Walker Evans, big and small

Review

Vast show captures his eye for detail

December 18, 2011|By Mark Feeney, Globe Staff

THE EXACTING EYE OF WALKER EVANS

At: Florence Griswold Museum, 96 Lyme St., Old Lyme, Conn., through Jan. 29, 860-434-5542, www.flogris.org

OLD LYME, Conn. - Two aspects of “The Exacting Eye of Walker Evans’’ immediately recommend it. The show runs through Jan. 29 at the Florence Griswold Museum, in Old Lyme, Conn.

First off, it’s Evans. That should be more than enough. Is the work of any other photographer so deeply, or so deservedly, lodged in American memory? Evans’s images of sharecroppers and subway riders and 19th-century architecture - at once visually austere and profoundly humane - have become as basic to this culture as the first sentence of “Moby-Dick’’ or the last one of “Gatsby.’’ Boats against the current? Evans made images against the current. He wanted, he said, to “photograph the present as it will appear as the past.’’

In his New York Times review of Evans’s landmark 1971 retrospective at the Museum of Modern Art, Hilton Kramer voiced a commonly held opinion. He wondered if “our imagination of what the United States looked like and felt like in the nineteen-thirties [has] been determined not by a novel or a play or a poem or a painting or even by our own memories, but by’’ Evans’s photographs.

Second, the show presents Evans whole, or as whole as can be accounted for by more than 200 photographs, two display cases of vintage magazines (courtesy of Boston collector Rodger Kingston), and a brace of old signs collected by Evans. The only obvious omission is his magnificent 1929 series of images of the Brooklyn Bridge.

Otherwise, “The Exacting Eye of Walker Evans’’ follows its subject through the ’30s (Cuba, visits to the American South, work for the Farm Security Administration, collaboration with James Agee on “Let Us Now Praise Famous Men,’’ the subway portraits) through his years at Fortune magazine in the ’40s and ’50s, and on to the almost-gleeful liberation evident in the color Polaroids Evans took during the final year and a half of his life.

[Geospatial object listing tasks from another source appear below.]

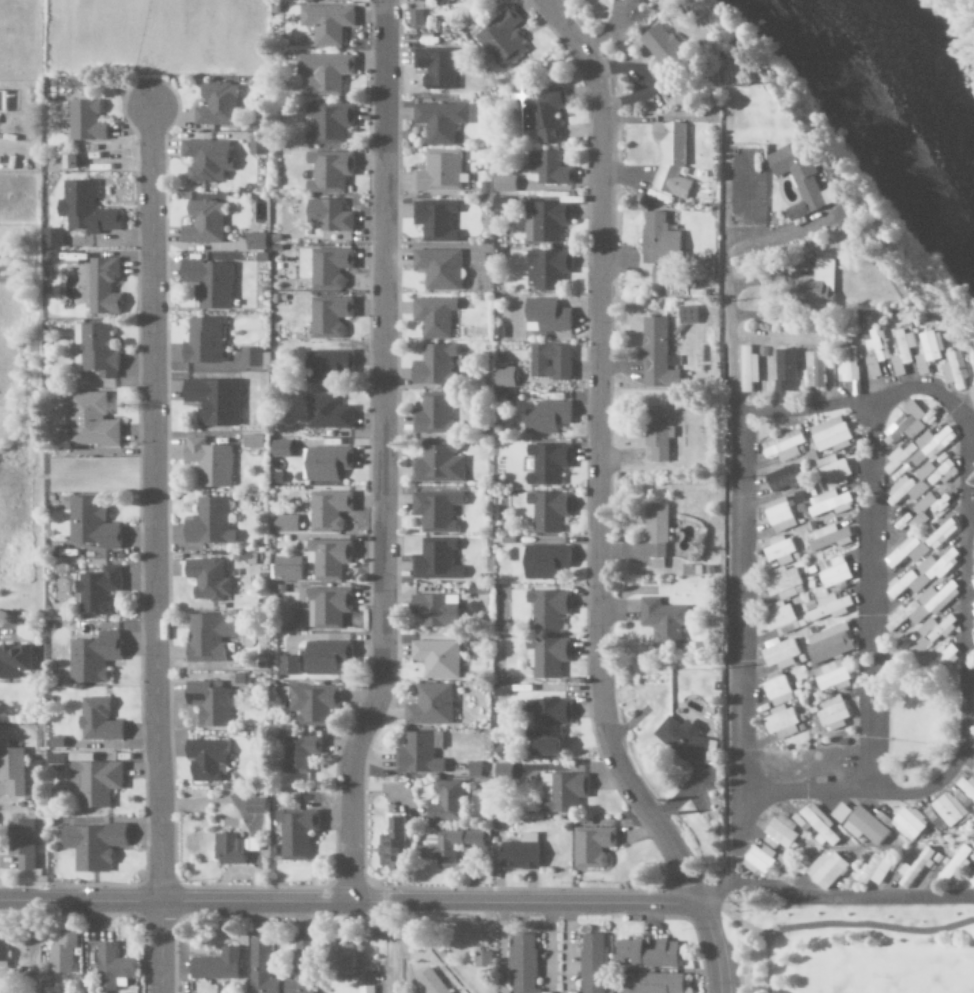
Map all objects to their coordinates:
building: (639, 1)
building: (439, 2)
building: (414, 17)
building: (324, 24)
building: (501, 39)
building: (659, 48)
building: (434, 68)
building: (322, 73)
river: (888, 92)
building: (216, 105)
building: (540, 113)
building: (84, 121)
building: (438, 121)
building: (327, 124)
building: (256, 145)
building: (671, 158)
building: (204, 161)
building: (546, 168)
building: (327, 171)
building: (437, 171)
building: (804, 179)
building: (503, 184)
building: (84, 208)
building: (327, 215)
building: (434, 220)
building: (544, 221)
building: (202, 223)
building: (51, 238)
building: (658, 240)
building: (254, 242)
road: (732, 267)
building: (328, 268)
building: (545, 268)
building: (437, 269)
building: (662, 278)
building: (207, 283)
building: (823, 285)
building: (102, 286)
building: (687, 315)
building: (328, 316)
building: (432, 316)
building: (544, 316)
building: (201, 341)
building: (882, 351)
building: (936, 351)
building: (909, 352)
building: (656, 355)
building: (251, 357)
building: (548, 362)
building: (326, 365)
building: (432, 365)
building: (852, 365)
building: (819, 367)
building: (749, 369)
building: (787, 370)
building: (961, 371)
building: (503, 377)
road: (858, 400)
building: (213, 401)
building: (326, 413)
building: (432, 414)
building: (546, 417)
building: (90, 421)
building: (915, 422)
building: (656, 433)
building: (832, 436)
building: (252, 441)
building: (783, 447)
building: (278, 449)
road: (380, 452)
road: (597, 456)
building: (208, 462)
building: (325, 463)
building: (437, 463)
building: (546, 463)
building: (906, 465)
building: (832, 471)
building: (781, 479)
building: (829, 503)
building: (927, 509)
building: (327, 510)
building: (434, 511)
building: (546, 511)
road: (972, 511)
building: (779, 516)
building: (209, 523)
building: (90, 524)
building: (285, 524)
building: (652, 536)
building: (828, 538)
building: (929, 540)
road: (152, 551)
building: (779, 551)
building: (328, 559)
building: (435, 560)
building: (543, 561)
building: (286, 568)
building: (690, 570)
building: (833, 573)
building: (925, 574)
building: (207, 579)
building: (783, 583)
building: (95, 590)
road: (870, 596)
building: (924, 606)
building: (327, 608)
building: (827, 608)
building: (547, 609)
building: (433, 611)
building: (782, 619)
building: (661, 621)
building: (938, 629)
building: (205, 638)
building: (828, 645)
building: (916, 645)
building: (779, 654)
building: (92, 657)
building: (325, 657)
building: (546, 657)
building: (436, 658)
building: (939, 660)
building: (13, 661)
road: (736, 663)
building: (287, 666)
building: (831, 677)
building: (778, 690)
building: (208, 703)
road: (965, 703)
building: (312, 704)
building: (429, 706)
building: (832, 713)
building: (96, 721)
building: (781, 723)
building: (545, 725)
building: (680, 740)
building: (299, 753)
building: (416, 755)
building: (204, 760)
building: (473, 770)
building: (13, 771)
building: (501, 771)
building: (94, 783)
building: (967, 788)
building: (561, 792)
building: (961, 797)
building: (444, 803)
building: (252, 806)
building: (948, 810)
building: (840, 813)
building: (908, 823)
building: (819, 826)
building: (865, 827)
building: (295, 834)
building: (780, 834)
building: (20, 843)
building: (391, 844)
building: (448, 845)
building: (91, 846)
building: (591, 847)
building: (227, 849)
building: (517, 856)
building: (758, 860)
building: (914, 869)
building: (826, 870)
building: (871, 871)
road: (350, 899)
road: (846, 899)
road: (732, 921)
road: (840, 924)
park: (847, 947)
road: (712, 948)
building: (3, 952)
building: (626, 952)
building: (63, 954)
building: (339, 954)
building: (661, 955)
road: (733, 959)
building: (521, 964)
building: (592, 964)
building: (215, 966)
building: (300, 967)
building: (112, 968)
building: (259, 968)
park: (889, 972)
building: (429, 982)
building: (650, 983)

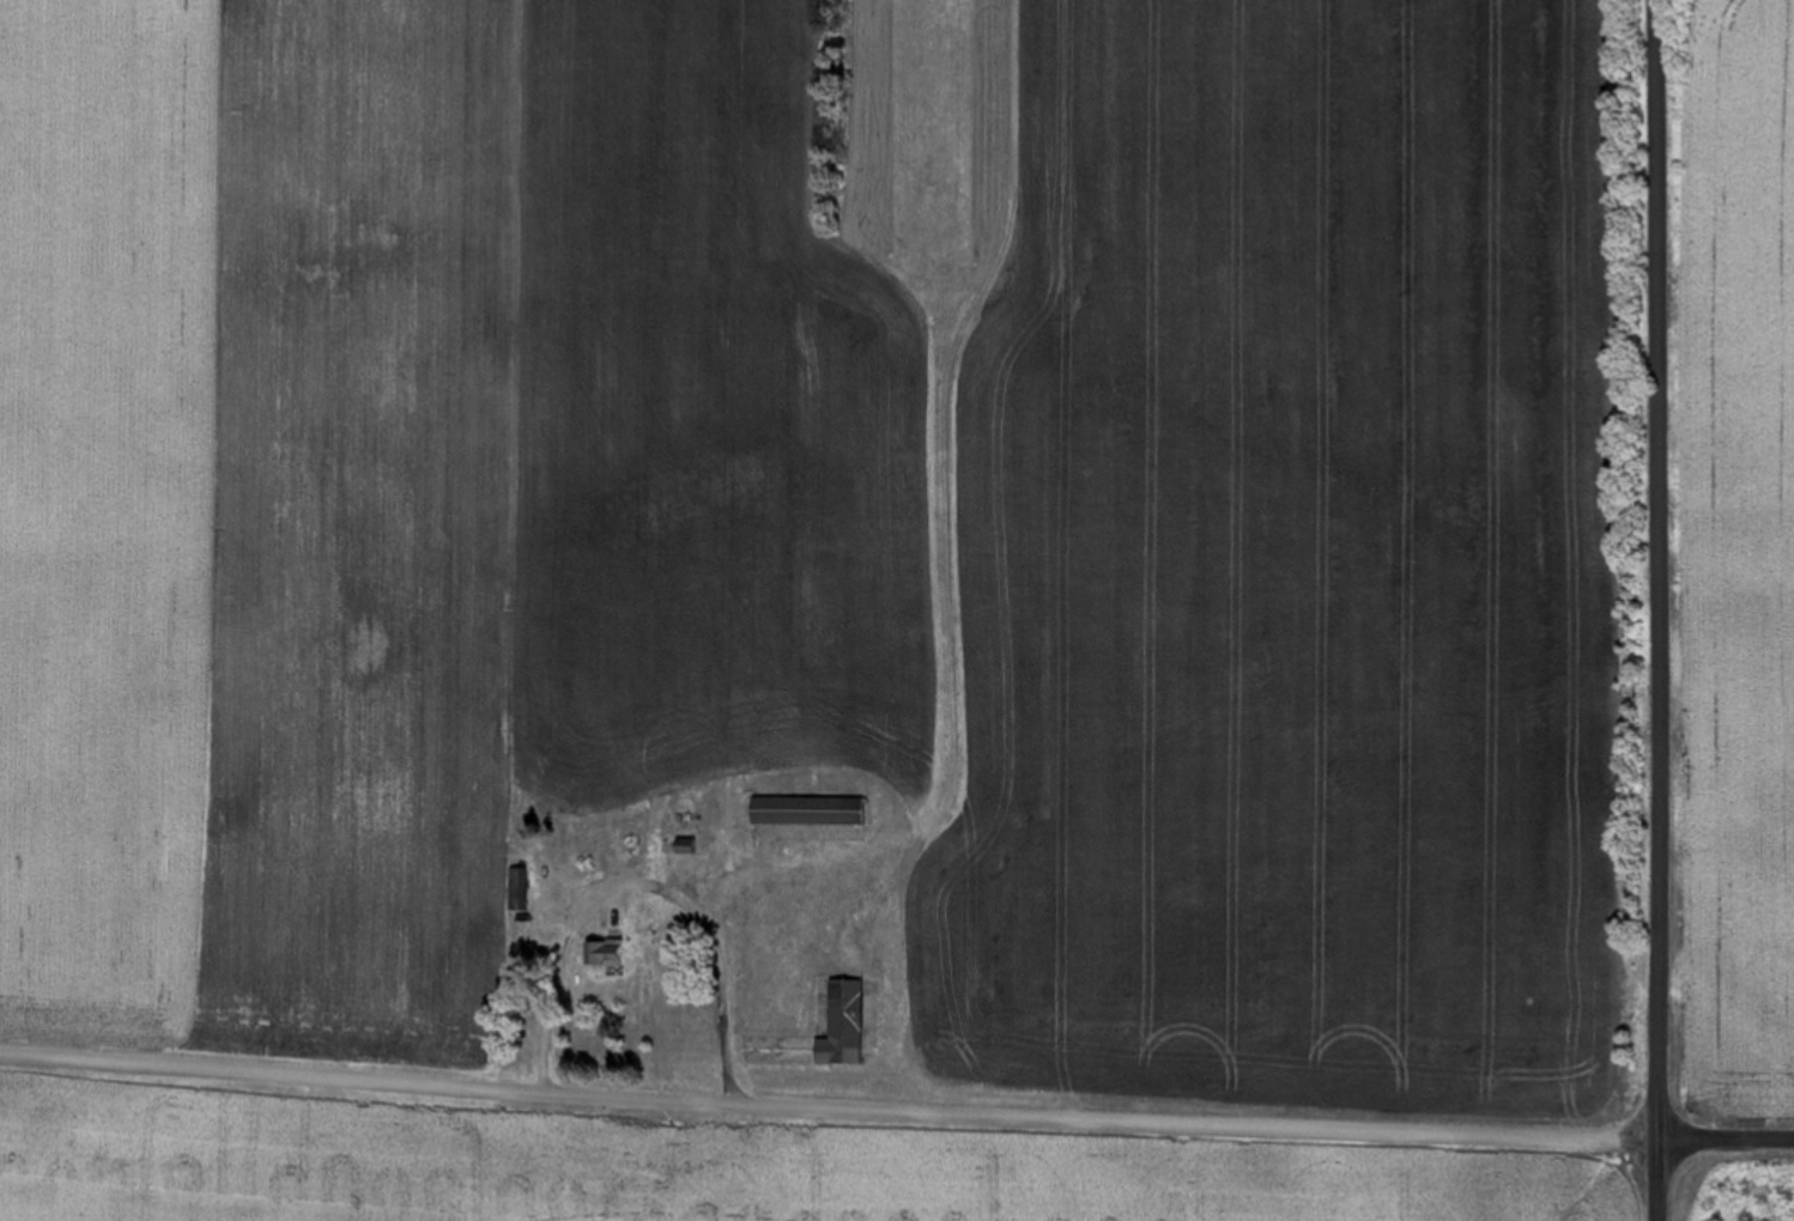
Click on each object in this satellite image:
airport runway: (937, 119)
road: (1662, 565)
building: (813, 811)
building: (519, 890)
building: (607, 953)
building: (849, 1024)
road: (829, 1094)
road: (1726, 1130)
road: (1659, 1176)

The show has 80 of them.

Such wholeness is unusual with treatments of Evans (1903-75). Kramer’s praise is representative in the way it’s limiting as well as lavish. So often Evans’s achievement gets cropped. That is, the photographs from the ’30s are focused on at the expense of everything else. As “The Exacting Eye of Walker Evans’’ bears out, not only was there a lot of everything else. It was a very good everything else.